Il Consiglio nazionale forense ha dato mandato ad alcuni avvocati e professori universitari per presentare ricorso al Tar del Lazio contro la riforma delle professioni del governo Monti. L’obiettivo è quello di ottenere l’annullamento sia del “regolamento professioni” sia del “decreto ministeriale parametri”.

Ma non solo. Anche i decreti legislativi di revisione della geografia giudiziaria, appena pubblicati in Gazzetta Ufficiale, sarebbero sotto la lente d’ingrandimento degli esperti, al fine di valutarne profili di illegittimità.


La decisione, spiega il Cnf in una nota, “si è resa necessaria davanti agli evidenti vizi di eccesso di potere dei due atti governativi e ai gravi profili di incostituzionalità della legge di autorizzazione. Nei procedimenti di impugnativa saranno coinvolti anche gli Ordini forensi“. In relazione ai parametri, il Cnf sta inoltrando al ministero della Giustizia, anche in vista della riunione del 19 settembre con tutti i Consigli nazionali delle professioni sulla questione specifica, un documento dettagliato con precise e documentate richieste di modifica del decreto ministeriale, a partire dal ripristino di proporzionalità dei compensi per il patrocinio a spese dello Stato.
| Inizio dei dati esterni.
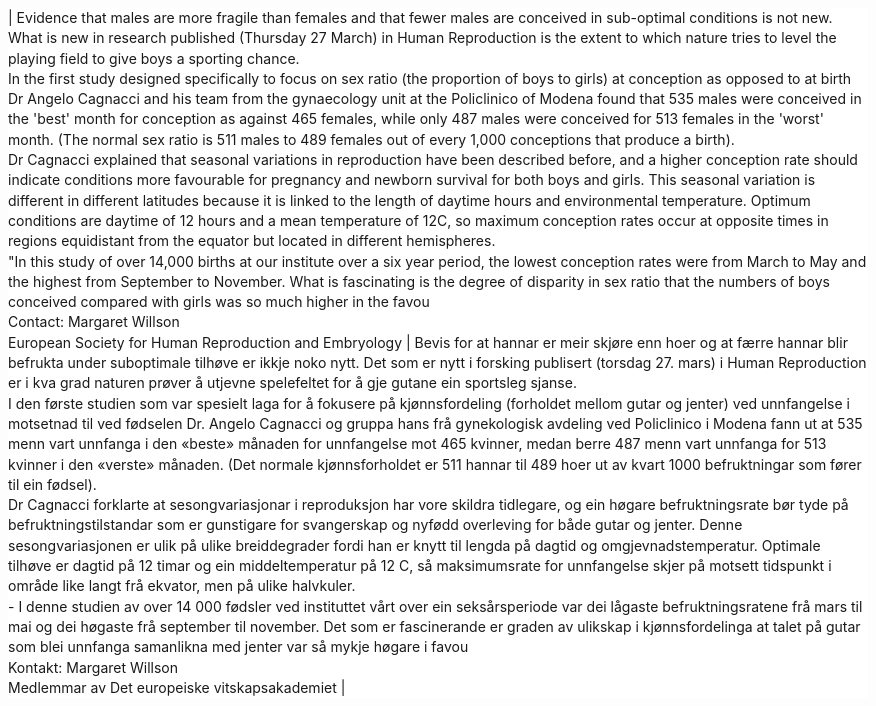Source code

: | Evidence that males are more fragile than females and that fewer males are conceived in sub-optimal conditions is not new. What is new in research published (Thursday 27 March) in Human Reproduction is the extent to which nature tries to level the playing field to give boys a sporting chance.<br/>In the first study designed specifically to focus on sex ratio (the proportion of boys to girls) at conception as opposed to at birth Dr Angelo Cagnacci and his team from the gynaecology unit at the Policlinico of Modena found that 535 males were conceived in the 'best' month for conception as against 465 females, while only 487 males were conceived for 513 females in the 'worst' month. (The normal sex ratio is 511 males to 489 females out of every 1,000 conceptions that produce a birth).<br/>Dr Cagnacci explained that seasonal variations in reproduction have been described before, and a higher conception rate should indicate conditions more favourable for pregnancy and newborn survival for both boys and girls. This seasonal variation is different in different latitudes because it is linked to the length of daytime hours and environmental temperature. Optimum conditions are daytime of 12 hours and a mean temperature of 12C, so maximum conception rates occur at opposite times in regions equidistant from the equator but located in different hemispheres.<br/>"In this study of over 14,000 births at our institute over a six year period, the lowest conception rates were from March to May and the highest from September to November. What is fascinating is the degree of disparity in sex ratio that the numbers of boys conceived compared with girls was so much higher in the favou<br/>Contact: Margaret Willson<br/>European Society for Human Reproduction and Embryology | Bevis for at hannar er meir skjøre enn hoer og at færre hannar blir befrukta under suboptimale tilhøve er ikkje noko nytt. Det som er nytt i forsking publisert (torsdag 27. mars) i Human Reproduction er i kva grad naturen prøver å utjevne spelefeltet for å gje gutane ein sportsleg sjanse.<br/>I den første studien som var spesielt laga for å fokusere på kjønnsfordeling (forholdet mellom gutar og jenter) ved unnfangelse i motsetnad til ved fødselen Dr. Angelo Cagnacci og gruppa hans frå gynekologisk avdeling ved Policlinico i Modena fann ut at 535 menn vart unnfanga i den «beste» månaden for unnfangelse mot 465 kvinner, medan berre 487 menn vart unnfanga for 513 kvinner i den «verste» månaden. (Det normale kjønnsforholdet er 511 hannar til 489 hoer ut av kvart 1000 befruktningar som fører til ein fødsel).<br/>Dr Cagnacci forklarte at sesongvariasjonar i reproduksjon har vore skildra tidlegare, og ein høgare befruktningsrate bør tyde på befruktningstilstandar som er gunstigare for svangerskap og nyfødd overleving for både gutar og jenter. Denne sesongvariasjonen er ulik på ulike breiddegrader fordi han er knytt til lengda på dagtid og omgjevnadstemperatur. Optimale tilhøve er dagtid på 12 timar og ein middeltemperatur på 12 C, så maksimumsrate for unnfangelse skjer på motsett tidspunkt i område like langt frå ekvator, men på ulike halvkuler.<br/>- I denne studien av over 14 000 fødsler ved instituttet vårt over ein seksårsperiode var dei lågaste befruktningsratene frå mars til mai og dei høgaste frå september til november. Det som er fascinerande er graden av ulikskap i kjønnsfordelinga at talet på gutar som blei unnfanga samanlikna med jenter var så mykje høgare i favou<br/>Kontakt: Margaret Willson<br/>Medlemmar av Det europeiske vitskapsakademiet |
Quanto al confronto con il governo, il Cnf ribadisce che “nessun tavolo debba rallentare il percorso parlamentare della riforma forense: la vera apertura da parte dell’esecutivo che l’Avvocatura ormai si aspetta è quella del rispetto sostanziale del testo di riforma forense approdato in aula“, nonché “l’accoglimento della richiesta di modifica del dm parametri e la rivisitazione in sede parlamentare, previa analisi concreta, dei criteri in materia di riordino della geografia giudiziaria, con la successiva adozione dei necessari correttivi“.

Il Cnf, prima di affidare l’incarico per il ricorso, aveva redatto un ampio dossier che illustra le ragioni di impugnabilità del regolamento professioni, nonché alcune soluzioni individuate in merito agli aspetti maggiormente problematici del Dpr n.137, per individuare indirizzi uniformi nella gestione degli Albi.